> Instruction 1: Copy out everything in the records from the line containing "as H:MM AM/PM." down to the end of the records, keeping both ends. Leave the pictures out of your copy.

Thank you for the advice. I tried both of your suggestions. First I turn those RAWs to .tifs and converted via enfuse my image with using weight on exposure to 0.8 into again .tif. I am not going to upload this image as it is almost similar to that I have already uploaded (a bit more lightened in all aspects) as it came to bbe 125Mb in size.

Well those 16bits per channel did not made any difference (specially on a laptop’s monitor) and certainly it was not what I wanted for the highlights which are blown out as in the original jpg.

The underexposed jpg I include in the zipped file seems to hold all the info in the highlights what I do not see in the final blended/rendered in HDR image.

Yet I have not tried with that tiff to pass it again to RawTherapee and process it further on those highlights to see with what result I can come up with…

They actually make a huge difference in the ability to edit the image further. An 8 bit image only has 256 shades of red green and blue pixels value while a 16 bit has potentially many thousands of shades of rgb. BTW, I personally have not had great success using enfuse for HDR merging myself. I would be interested in hearing from those who have mastered the process with enfuse. Currently I use Adobe’s Lightroom for HDR merges and Lightroom exports a 32 bit image for further editing. I would love to find a FOOS solution for HDR merge, especially one that could align hand held images.

> Given entries:
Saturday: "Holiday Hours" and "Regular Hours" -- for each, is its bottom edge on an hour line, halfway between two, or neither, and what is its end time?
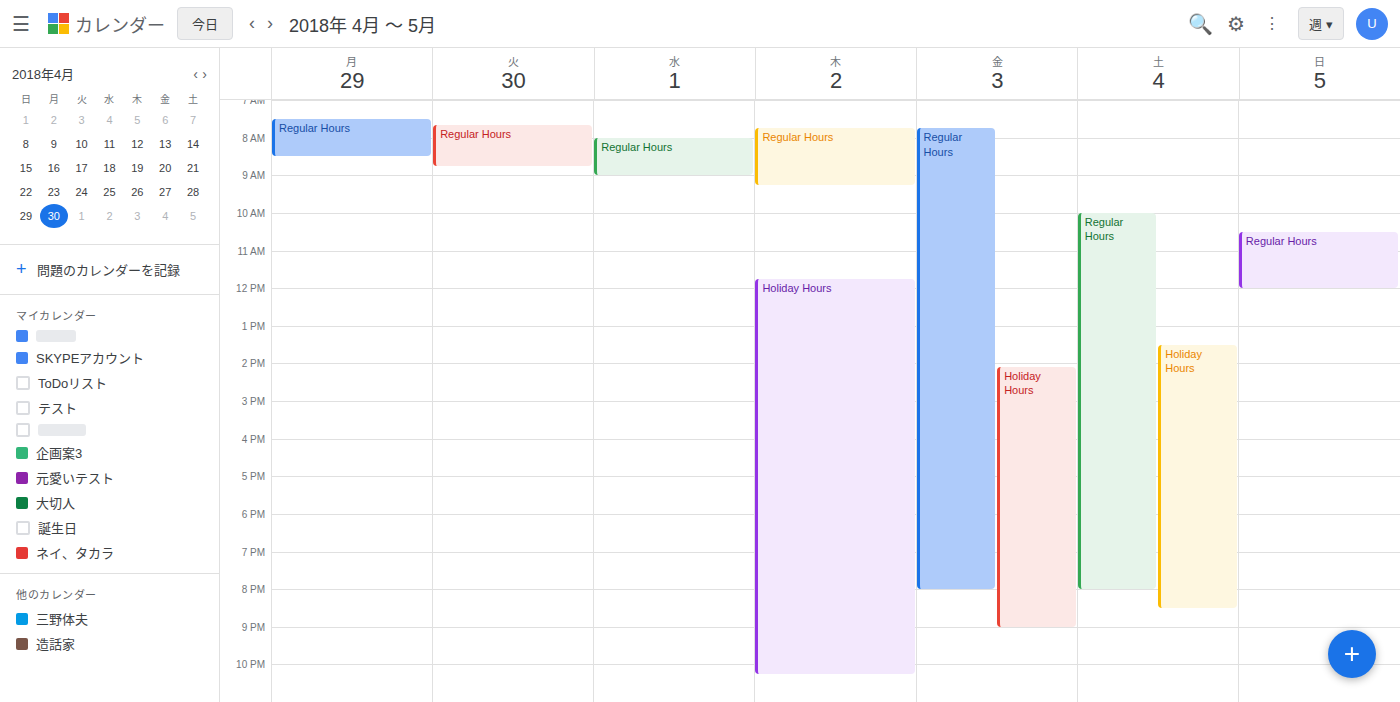
"Holiday Hours": 8:30 PM, halfway between the 8 PM and 9 PM lines. "Regular Hours": 8:00 PM, exactly on the 8 PM line.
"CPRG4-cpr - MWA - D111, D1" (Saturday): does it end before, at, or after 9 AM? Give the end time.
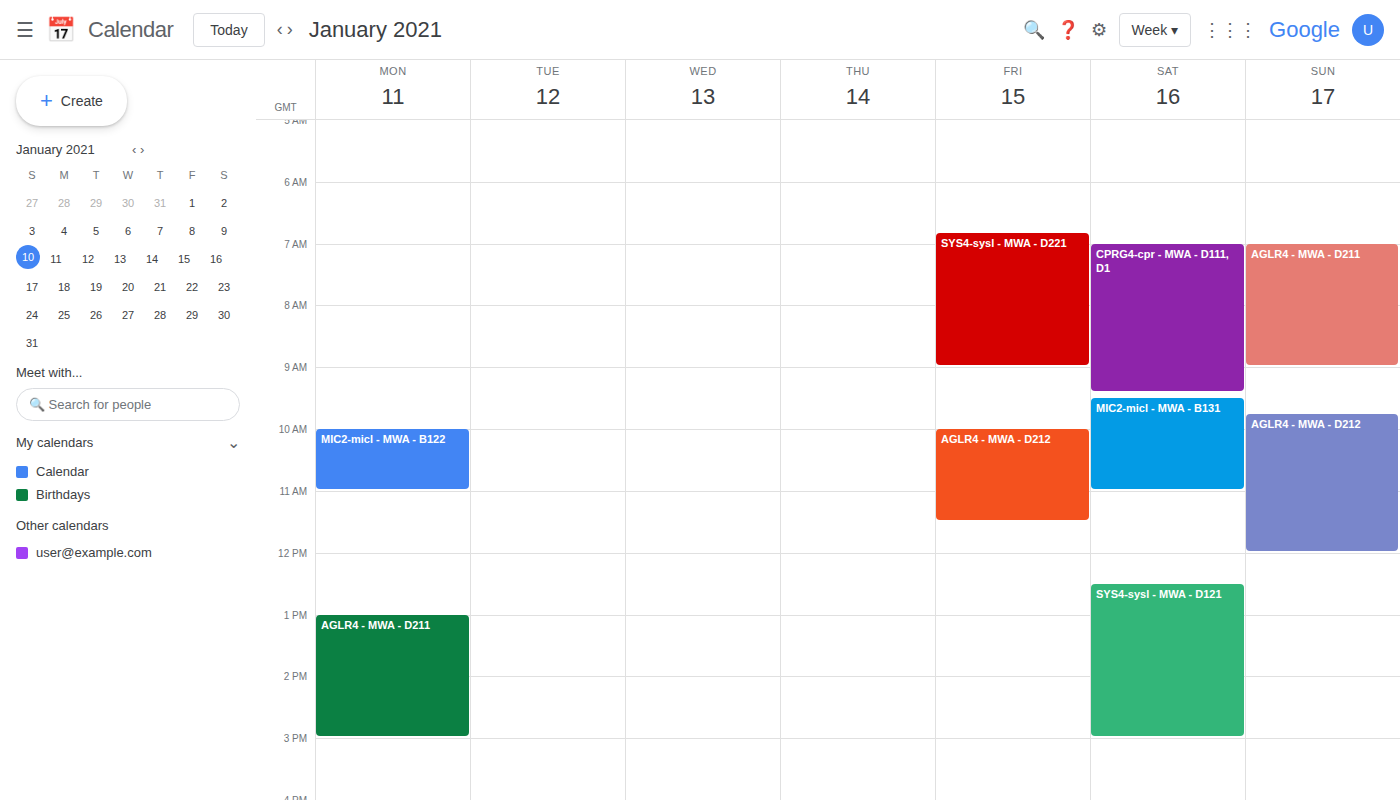
9:25 AM -- after 9 AM, 25 minutes below the 9 AM line.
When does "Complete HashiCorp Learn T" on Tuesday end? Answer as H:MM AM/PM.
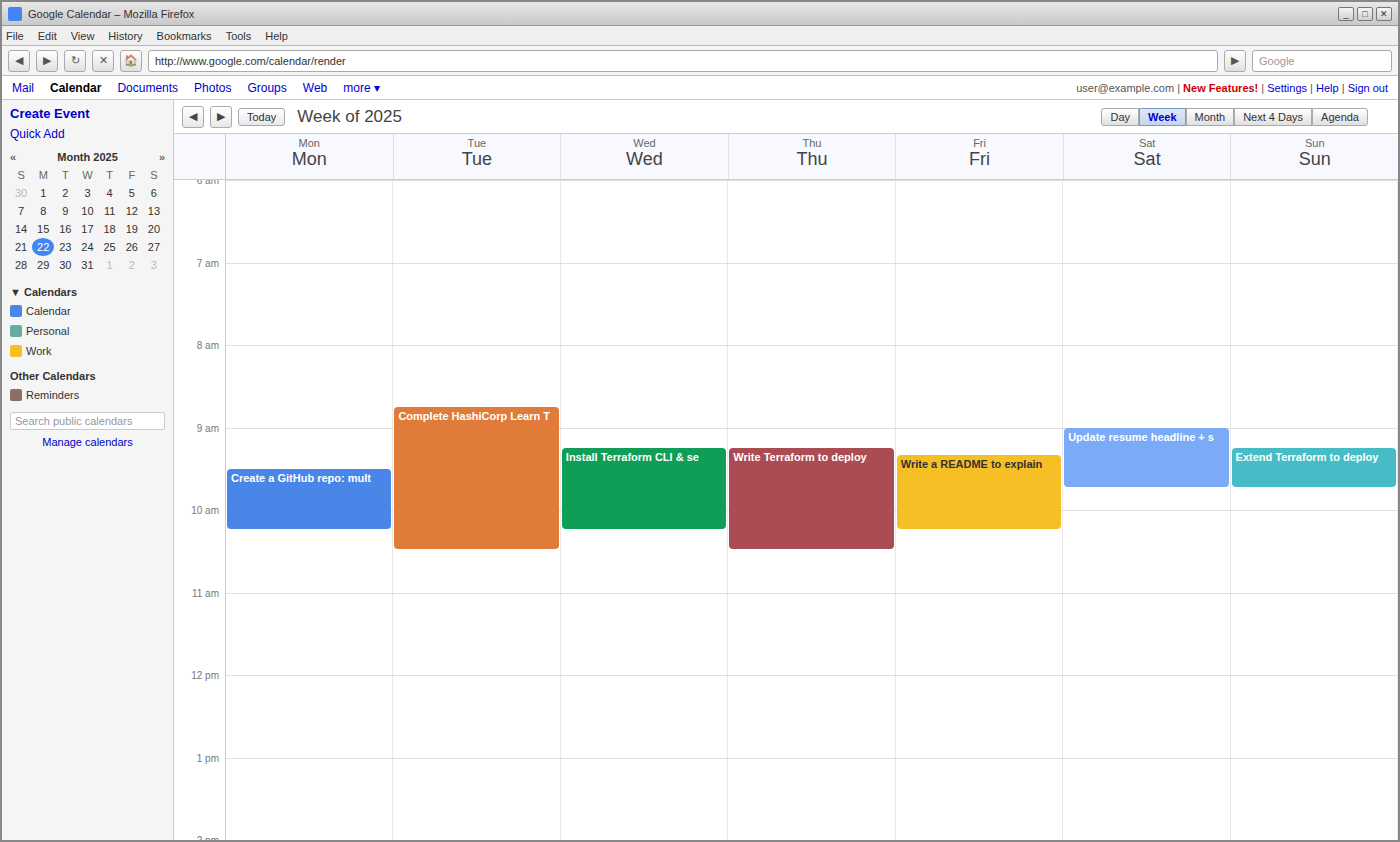
10:30 AM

> Instruction 2: According to the text on HDR merging, how many shades of red, green, and blue pixel values does an 8 bit image have?

> Reply 1:
When does "Complete HashiCorp Learn T" on Tuesday end? Answer as H:MM AM/PM.
10:30 AM

> Reply 2: An 8 bit image has only 256 shades.